Read the records below and report each line in which "linecap" occurs.

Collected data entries
********************

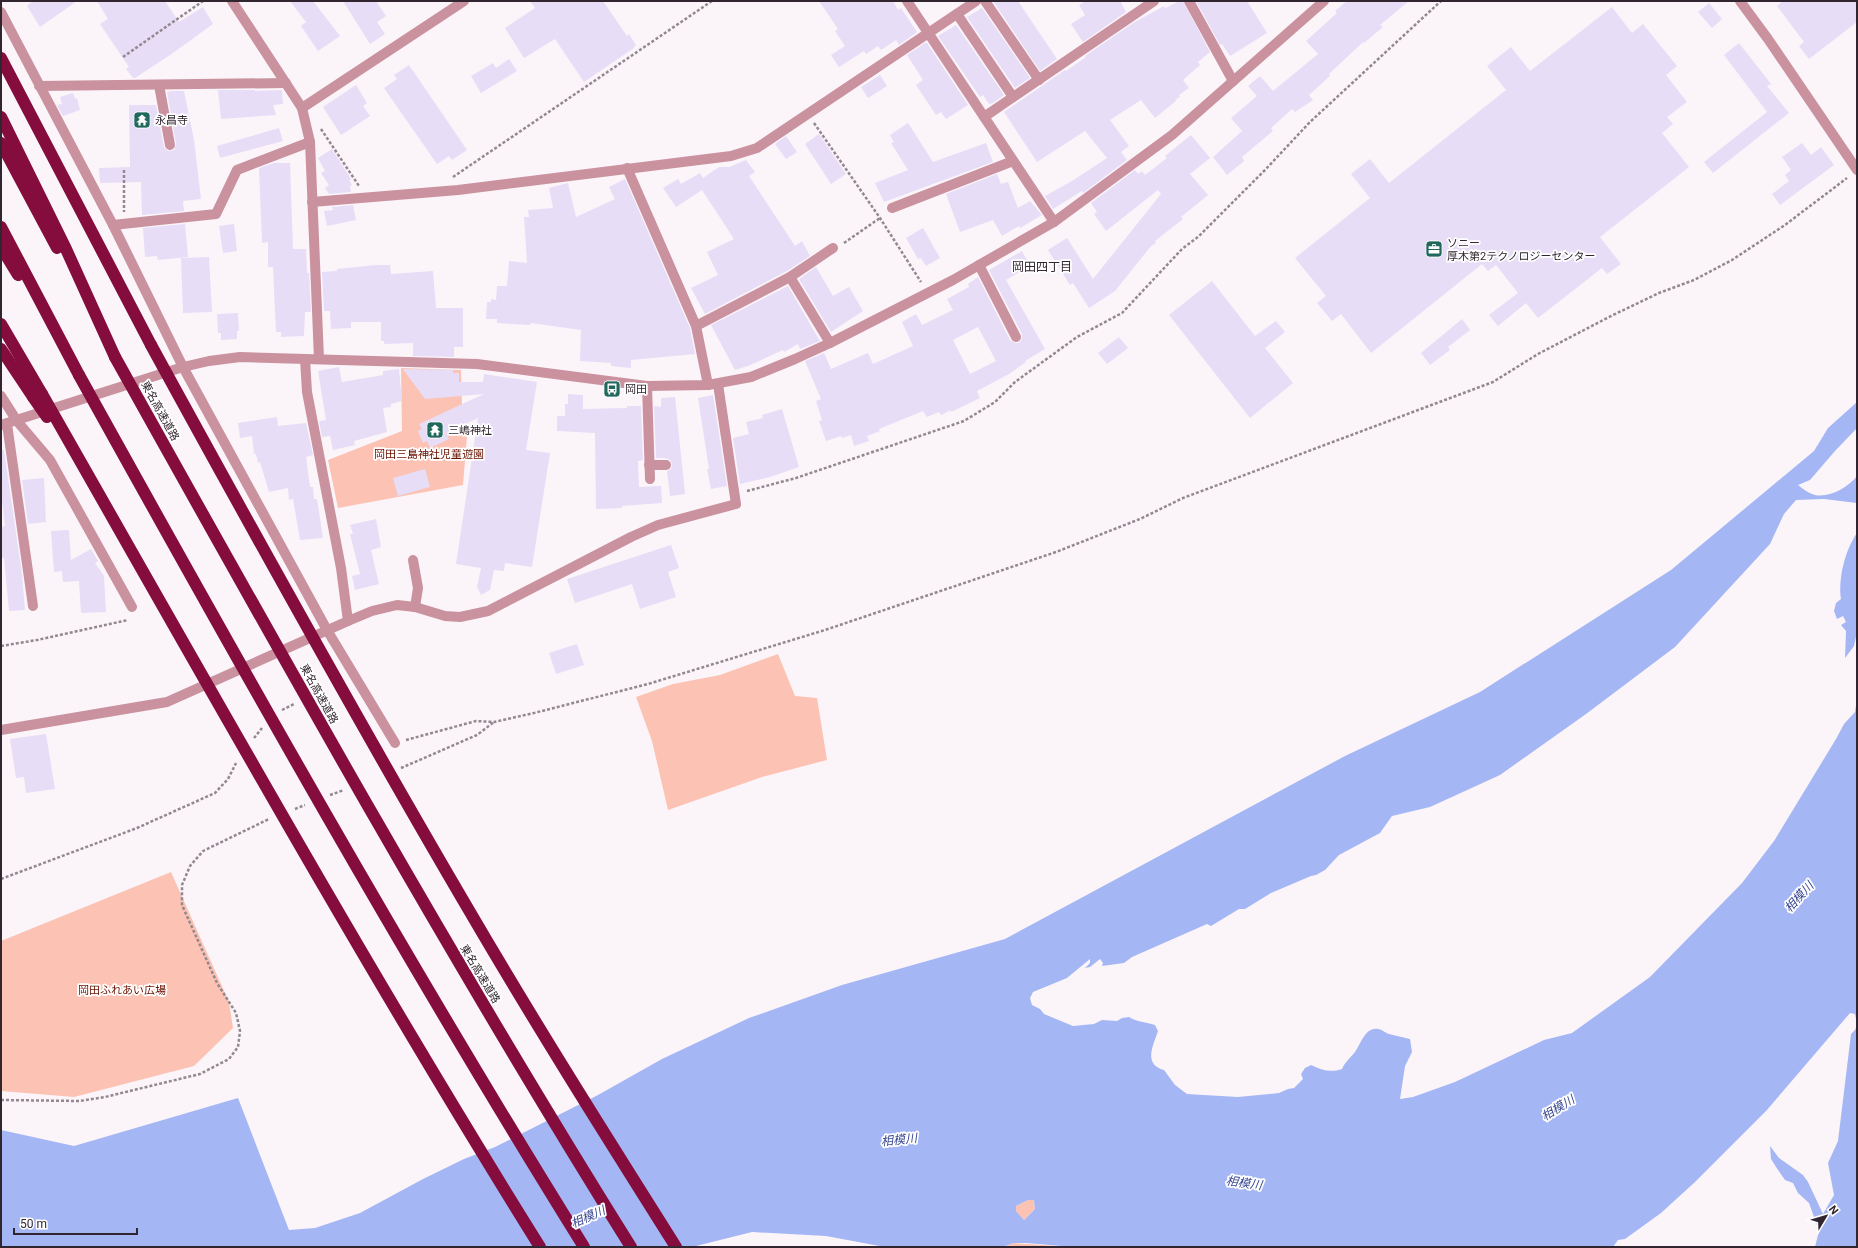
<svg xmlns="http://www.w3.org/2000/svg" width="1858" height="1248" font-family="Roboto,'Noto Sans JP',sans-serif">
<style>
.green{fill:#fcc2b3}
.water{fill:#a5b6f5;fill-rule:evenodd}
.building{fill:#e7ddf7;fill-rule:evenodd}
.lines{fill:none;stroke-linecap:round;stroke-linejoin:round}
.path{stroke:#928990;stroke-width:2.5;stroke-dasharray:3 2;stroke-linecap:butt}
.minor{stroke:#ca929f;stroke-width:10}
.highway{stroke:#840d3e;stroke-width:12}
.highway-bridge{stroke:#840d3e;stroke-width:12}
.labels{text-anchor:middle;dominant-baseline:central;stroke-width:3.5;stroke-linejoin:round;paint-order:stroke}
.poi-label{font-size:11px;fill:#31262f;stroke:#fff;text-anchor:start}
.street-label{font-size:11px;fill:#31262f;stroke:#fff}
.park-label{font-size:11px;fill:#681200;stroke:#fff}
.neighbourhood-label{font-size:12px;fill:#31262f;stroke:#fff}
.water-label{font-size:12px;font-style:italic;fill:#394791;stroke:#fff}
</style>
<rect width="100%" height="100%" fill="#fbf5fa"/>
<g class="green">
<path d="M401 368 461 370 462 405 469 411 463 485 338 508 328 460 402 431Z"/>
<path d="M778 654 795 696 817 698 827 760 762 777 668 810 652 741 636 697 673 684 720 675Z"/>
<path d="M171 872 229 1002 233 1028 194 1066 74 1097 1 1091V941Z"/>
<path d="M1028 1200H1034L1035 1209 1024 1220 1016 1211V1206Z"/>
<path d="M1014 1243 1073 1247H970L1005 1246Z"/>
</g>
<g class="water">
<path d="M1857 402V428L1835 451 1810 480 1798 485C1803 489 1808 493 1815 495 1830 498 1848 487 1857 476V503L1824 499 1796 500 1784 514 1770 544 1675 647 1586 714 1500 775 1430 807 1392 816 1380 833 1339 855 1325 870 1316 875 1311 876 1271 893 1245 909H1239L1211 926 1207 924 1132 957 1124 963 1102 966 1103 963 1100 959 1090 967 1085 968 1090 963V959L1067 978 1033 992 1030 998 1032 1005 1040 1009 1044 1014 1073 1026 1094 1024 1102 1020 1117 1021 1122 1018 1129 1017C1137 1022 1146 1022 1155 1025L1158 1031C1153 1046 1143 1064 1164 1070L1175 1085 1187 1094 1238 1097 1279 1093 1288 1089 1294 1088 1303 1079 1301 1074 1305 1068 1311 1065C1321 1070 1331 1073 1342 1069 1345 1062 1350 1058 1355 1052 1361 1044 1365 1027 1378 1029 1382 1029 1385 1033 1389 1034 1396 1036 1403 1037 1410 1039L1412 1052 1405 1066 1400 1099 1413 1097 1455 1082 1544 1040 1572 1033 1650 977 1742 883 1774 841 1836 739 1844 724 1855 712 1857 699V1024L1855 1014 1850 1013 1766 1111 1695 1182 1661 1213 1625 1239 1618 1240 1613 1247H1073L1026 1243H1014L1005 1246 885 1247 826 1236 752 1232 692 1247H1V1130L74 1146 238 1098 289 1230 315 1228 360 1213 423 1179 464 1159 495 1147 598 1095 662 1059 749 1018 842 985 1005 939 1345 756 1480 692 1671 570 1814 451 1828 428ZM1028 1200H1034L1035 1209 1024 1220 1016 1211V1206Z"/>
<path d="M1857 533V632L1854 646 1845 658 1846 631 1841 625 1846 622 1843 616 1837 619 1834 611 1836 603 1841 599C1838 579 1845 550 1857 533Z"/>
<path d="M1857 1025V1247H1815L1819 1231 1809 1203 1798 1193 1793 1183 1785 1180 1778 1170 1771 1159 1770 1146 1779 1158 1803 1175 1808 1182 1823 1214 1834 1195 1828 1163 1838 1141 1851 1034 1855 1030Z"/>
</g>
<g class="building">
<path d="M33 1H77L40 27 27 6Z"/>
<path d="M97 1H165L179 22 203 7 213 24 170 55 135 78H133L126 69 129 67 100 24 108 19Z"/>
<path d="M290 1H313L340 36 318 51 301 26 306 22Z"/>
<path d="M343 1H376L386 16 377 22 385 34 370 44Z"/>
<path d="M530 1H603L627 36 629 34 636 45 634 47V48L584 82 555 39 524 58 505 28 535 8Z"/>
<path d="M819 1H893L898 10 901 8 917 32 899 45 896 40 881 50 878 46 866 54 864 51 839 67 831 55 845 46 835 31 838 29Z"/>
<path d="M993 1H1018L1057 59 1040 71Z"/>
<path d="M1086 1H1120L1126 12 1083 42 1071 24 1085 15 1079 5Z"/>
<path d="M1180 1H1183L1210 52 1198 62 1200 65 1183 80 1189 88 1179 95 1180 97 1175 100 1176 101 1155 118 1141 100 1110 120 1129 146 1121 152 1127 160 1083 193 1082 191 1053 209 1045 196 1072 181 1107 158 1085 131 1037 162 1004 112 1065 70 1066 71 1086 57 1085 56 1133 23 1164 6 1165 8Z"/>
<path d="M1196 1H1247L1267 33 1230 56 1222 44 1220 45Z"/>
<path d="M1347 1H1409L1380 25 1383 27 1364 43 1363 42 1329 74 1330 76 1309 95 1313 100 1295 112 1292 109 1271 128 1273 131 1242 157 1244 161 1227 175 1213 157 1242 131 1231 118 1257 96 1248 86 1260 76 1273 91 1318 54 1306 41 1337 13 1335 11Z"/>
<path d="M1783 1H1857V22L1809 59 1799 46 1804 42 1777 6Z"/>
<path d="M1709 3 1722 19 1712 28 1698 12Z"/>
<path d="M1612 7 1632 33 1643 24 1677 66 1666 75 1687 102 1667 117 1673 124 1662 133 1689 167 1600 237 1621 264 1607 274 1602 268 1538 318 1526 303 1498 326 1489 315 1518 293 1496 265 1488 271 1482 264 1371 353 1341 314 1332 321 1317 303 1326 296 1295 258 1370 198 1351 174 1370 159 1389 183 1506 90 1487 66 1511 47 1530 71Z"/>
<path d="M982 8 1030 78 1015 88 967 17Z"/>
<path d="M956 25 1004 95 993 103 989 104 983 95 980 97 938 36Z"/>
<path d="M925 43H927L968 105 946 119 941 112 936 115 916 85 923 80 907 55Z"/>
<path d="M1739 43 1771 84 1767 86 1789 113 1713 173 1704 162 1767 112 1724 55Z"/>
<path d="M509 59 517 71 481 93 471 76 493 63 496 68Z"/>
<path d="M409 65 467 150 452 160 449 156 437 164 384 88 397 79 394 75Z"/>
<path d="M880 75 887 86 868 98 861 87Z"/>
<path d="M356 85 367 103 363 106 370 116 341 135 323 107Z"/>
<path d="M218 90H255V91L282 90 283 104 273 105 276 115 221 119Z"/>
<path d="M171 91H184L194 140 201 199 183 201 184 211 142 215 141 182 100 183 99 168 130 167 129 105H156L164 147 168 151 174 150 176 144 167 92Z"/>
<path d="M73 93 75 99 77 98 80 110 63 116 57 105 62 104 60 97Z"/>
<path d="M908 123 933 162 986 143 993 162 884 202 875 183 908 170 891 143 894 142 890 135Z"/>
<path d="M279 128 283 141 220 158 217 146Z"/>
<path d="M819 134 846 174 831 184 805 144Z"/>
<path d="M1191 135 1210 158 1190 174 1208 195 1181 217 1183 219 1155 241 1156 243 1151 246 1115 291 1089 308 1073 283 1070 285 1048 250 1067 238 1093 279 1161 194 1158 190 1106 231 1094 214 1097 212 1091 203 1135 170 1138 174 1142 171 1145 175 1167 158 1165 156Z"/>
<path d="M786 136 797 152 786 159 775 144Z"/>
<path d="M1802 143 1811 155 1821 147 1834 165 1780 205 1772 194 1789 181 1785 175 1791 170 1782 157Z"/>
<path d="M332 149 351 179 349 180 352 185 350 186 351 192 329 194 325 188 329 185 321 173 325 171 318 158Z"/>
<path d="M746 160 755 172 749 176 795 246 802 241 810 256 787 271 705 314 691 288 718 275 707 252 734 239 702 190 676 207 663 188 678 179 681 184 700 173 703 178 719 167H729Z"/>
<path d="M274 163H290L293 249H306L307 273H309L311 312H305L304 336 281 337V332H276L273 267H268V242L262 243 259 168Z"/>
<path d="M997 174 1001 184 1008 182 1018 208 1030 201 1042 215 1020 228 1019 226 1002 236 993 220 960 232 946 194Z"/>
<path d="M625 179 690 328 695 354 631 360V368L611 366V363L580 361 581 330 531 323 530 325 497 323V319H486L487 302H491V299L496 300 497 286H507L509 261 527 263 524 217H529L528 210 553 208 549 188 568 183 576 217 615 199 609 187Z"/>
<path d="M353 205 356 220 327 226 324 211 333 210 332 207Z"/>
<path d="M185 224 188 257 158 260 157 256 145 257 143 228Z"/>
<path d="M234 224 237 251 223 253 219 226Z"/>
<path d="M923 228 940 258 926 266 921 258 918 259 906 238Z"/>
<path d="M1022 251 1030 266 1006 280 1045 349 1025 361 1026 362 1009 374 977 391 980 398 951 412V410L941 415 939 412 927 417 923 411 879 429 880 431 867 436 869 441 854 446 851 435 842 438 841 436 826 441 819 421 822 420 816 401 821 399 805 361 824 353 831 369 868 353 873 364 913 346 902 322 916 314 922 325 953 310 947 299 969 287 968 284 978 277 1010 340 1015 343H1019L1022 338V334L989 270ZM978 327 996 361 970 374 953 340Z"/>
<path d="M209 257 212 312 183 313 181 258Z"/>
<path d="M376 265H390L391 274 433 271 436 308H463V347H454V357L413 356V343L384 344V341H381V322H351V328L331 329 330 311H324L322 272 337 271V269Z"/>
<path d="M816 267 833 296 849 287 863 311 831 332 799 279Z"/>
<path d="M1212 281 1255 336 1276 321 1285 332 1265 348 1293 383 1250 418 1169 315Z"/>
<path d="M788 286 820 341 800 349 798 344 784 352 783 350 748 366 735 370 711 325Z"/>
<path d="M238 313 239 331H237V339L221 340V333H218L217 314Z"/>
<path d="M1462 319 1470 330 1448 347 1450 350 1430 365 1421 353Z"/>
<path d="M1119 337 1128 348 1107 364 1098 353Z"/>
<path d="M339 367 342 382 383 375V371L399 369 402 401 391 404V407L383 408 387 432 354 441 355 445 333 450 330 436 322 437 319 421 326 420 318 371Z"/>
<path d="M403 369 453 370V373H459V382H483L484 374 537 382 526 450 550 453 532 567 505 563 504 571 494 570 490 590 481 595 477 587 481 568 456 564 478 418 446 433 449 439 430 448 427 441 423 443 418 431 422 429 419 424 484 394 425 399Z"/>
<path d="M568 394 583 395V409L627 408V406H641L643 460 638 461 639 487 661 486 662 503 622 506V508L596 509 595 433 557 431V416H565V404H568Z"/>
<path d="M713 395 727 486 711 489 707 469H709L698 398Z"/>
<path d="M675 397 685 494 670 496 667 471 671 469 672 465 671 461 666 458H656L654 406 661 407V398Z"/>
<path d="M782 409 799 467 770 477 740 484 733 438 749 434 746 422 763 418 762 415Z"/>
<path d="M277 417 278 426 306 423 313 455 306 457 310 487H313L314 499H317L323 538 300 540 293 499 289 500 288 488 269 492 260 462 258 463 256 454H254L252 436 240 438 238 423Z"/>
<path d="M1 450H4L22 574 25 610 9 611 4 558H1V527L5 526 2 501H1Z"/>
<path d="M425 469 430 487 398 496 393 478Z"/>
<path d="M44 478 46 522 28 524 22 480Z"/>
<path d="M376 519 381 547 371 550 379 584 355 590 352 576 360 574 350 534H353L350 525Z"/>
<path d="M69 530 71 560 91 549 98 561 95 563 104 576 106 612 81 613 79 581 63 582 62 571 54 572 51 531Z"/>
<path d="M671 545 679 568 668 572 676 597 640 609 632 584 575 603 567 579Z"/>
<path d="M577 644 584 665 556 674 549 653Z"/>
<path d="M46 734 55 789 26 793 24 777 16 778 10 739Z"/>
</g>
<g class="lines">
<g class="path">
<path d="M123 57 203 1"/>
<path d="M814 123 880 218 921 282"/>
<path d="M321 129 359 186"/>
<path d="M124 170V212"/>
<path d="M453 177 712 1"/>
<path d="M844 243 880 218"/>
<path d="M747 491 796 478 964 421 995 402 1015 382 1077 337 1122 313 1182 249 1198 237 1265 170 1310 122 1441 1"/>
<path d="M1 646 37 640 128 620"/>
<path d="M282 710 294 704"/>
<path d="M254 738 262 728"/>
<path d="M406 740 476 721 494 722 534 713 648 684 825 630 1056 552 1140 519 1183 498 1493 382 1538 354 1611 316 1659 293 1694 280 1732 260 1785 225 1847 178"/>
<path d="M401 768 477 735 494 722"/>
<path d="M330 795 344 790"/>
<path d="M295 809 305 805"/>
<path d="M1 879 137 828 215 793 228 779 236 763"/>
<path d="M1 1100 80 1101 105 1097 200 1074 229 1059 238 1047 240 1031 236 1013 217 983 182 905V885L190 866 203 851 269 819"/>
</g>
<g class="minor">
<path d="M232 1 302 108 310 142 319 359"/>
<path d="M907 1 1054 222"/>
<path d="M985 1 1039 80"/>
<path d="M1189 1 1233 81"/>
<path d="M1740 1 1768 39 1857 170"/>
<path d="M1 12 113 225 183 367 327 630 395 743"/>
<path d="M957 14 1013 97"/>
<path d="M159 85 170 145"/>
<path d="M39 86 286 83"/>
<path d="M302 108 464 1"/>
<path d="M984 117 1154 1"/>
<path d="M627 168 696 326 708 385"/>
<path d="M312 202 458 190 731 156 757 148 976 1"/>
<path d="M892 208 1013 161"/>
<path d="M113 225 216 214 237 170 310 142"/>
<path d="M979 265 1016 337"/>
<path d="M790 277 830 343"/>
<path d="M696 326 790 277 833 248"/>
<path d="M647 386 650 479"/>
<path d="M1 396 17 421 50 460 132 607"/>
<path d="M7 424 33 606"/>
<path d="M1 425 183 367 209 361 240 357 477 364 647 386 708 385 751 377 795 359 830 343 953 280 1054 222 1172 135 1324 1"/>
<path d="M649 465H666"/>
<path d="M413 560 418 588 415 607"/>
<path d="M348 621 372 611 397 605 415 607 445 616 460 617 488 611 631 537 658 525 736 504 718 384"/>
<path d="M1 730 167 702 348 621 341 568 307 392 305 359"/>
</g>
<g class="highway">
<path d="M1 58 151 345"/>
<path d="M1 117 66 249 115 357"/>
<path d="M1 143 57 248"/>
<path d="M1 227 79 375"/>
<path d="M1 247 18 275"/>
<path d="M1 324 42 394"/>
<path d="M1 349 33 397"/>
</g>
<g class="highway-bridge">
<path d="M151 345C255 535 360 725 470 912 536 1025 606 1136 676 1247"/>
<path d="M115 357C282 656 449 956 631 1247"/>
<path d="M79 375C242 669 406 961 584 1247"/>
<path d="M42 394C205 680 366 968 540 1247"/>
<path d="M33 397 47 417"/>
</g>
</g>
<defs>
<g id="temple-square" transform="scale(0.9)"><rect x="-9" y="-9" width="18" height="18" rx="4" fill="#20685c" stroke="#fff"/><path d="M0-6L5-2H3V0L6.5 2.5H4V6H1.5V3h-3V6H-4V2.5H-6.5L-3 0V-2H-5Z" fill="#fff"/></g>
<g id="office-square" transform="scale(0.9)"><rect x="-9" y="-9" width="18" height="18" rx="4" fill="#20685c" stroke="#fff"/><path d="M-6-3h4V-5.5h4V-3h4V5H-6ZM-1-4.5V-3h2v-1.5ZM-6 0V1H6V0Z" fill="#fff"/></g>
<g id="bus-square" transform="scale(0.9)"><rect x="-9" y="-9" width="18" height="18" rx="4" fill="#20685c" stroke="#fff"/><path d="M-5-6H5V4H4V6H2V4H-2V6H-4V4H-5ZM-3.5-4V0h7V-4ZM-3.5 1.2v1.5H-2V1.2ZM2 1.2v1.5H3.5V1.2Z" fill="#fff"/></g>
</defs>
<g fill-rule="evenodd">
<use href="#temple-square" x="142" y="120"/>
<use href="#office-square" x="1434" y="249"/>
<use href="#bus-square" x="612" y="389"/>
<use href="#temple-square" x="435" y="430"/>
</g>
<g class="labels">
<g class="poi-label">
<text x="155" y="120">永昌寺</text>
<text x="1447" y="243">ソニー<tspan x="1447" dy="13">厚木第2テクノロジーセンター</tspan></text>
<text x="625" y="389">岡田</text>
<text x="448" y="430">三嶋神社</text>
</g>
<g class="street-label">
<text transform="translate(160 411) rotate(61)">東名高速道路</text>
<text transform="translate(319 694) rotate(61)">東名高速道路</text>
<text transform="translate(480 974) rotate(59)">東名高速道路</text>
</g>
<g class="park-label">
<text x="429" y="454">岡田三島神社児童遊園</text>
<text x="122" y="990">岡田ふれあい広場</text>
</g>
<g class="neighbourhood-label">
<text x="1042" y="267">岡田四丁目</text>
</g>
<g class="water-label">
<text transform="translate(1799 897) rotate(-47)">相模川</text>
<text transform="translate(1558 1108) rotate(-32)">相模川</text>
<text transform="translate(899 1140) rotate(-6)">相模川</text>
<text transform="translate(1244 1183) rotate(8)">相模川</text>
<text transform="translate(588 1217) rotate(-24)">相模川</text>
</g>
</g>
<rect width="1858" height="1248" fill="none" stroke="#31262f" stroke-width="4"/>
<g transform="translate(1826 1216) rotate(52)" stroke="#ffffff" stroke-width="3" paint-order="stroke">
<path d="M0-3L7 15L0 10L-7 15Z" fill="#31262f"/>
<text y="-6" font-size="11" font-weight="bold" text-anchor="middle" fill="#31262f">N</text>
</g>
<path d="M14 1228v6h123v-6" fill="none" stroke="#31262f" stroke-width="2"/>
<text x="20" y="1228" font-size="12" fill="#31262f" stroke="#ffffff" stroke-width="3" paint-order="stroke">50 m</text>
</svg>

********************

▶ Response to the task:
.lines{fill:none;stroke-linecap:round;stroke-linejoin:round}
.path{stroke:#928990;stroke-width:2.5;stroke-dasharray:3 2;stroke-linecap:butt}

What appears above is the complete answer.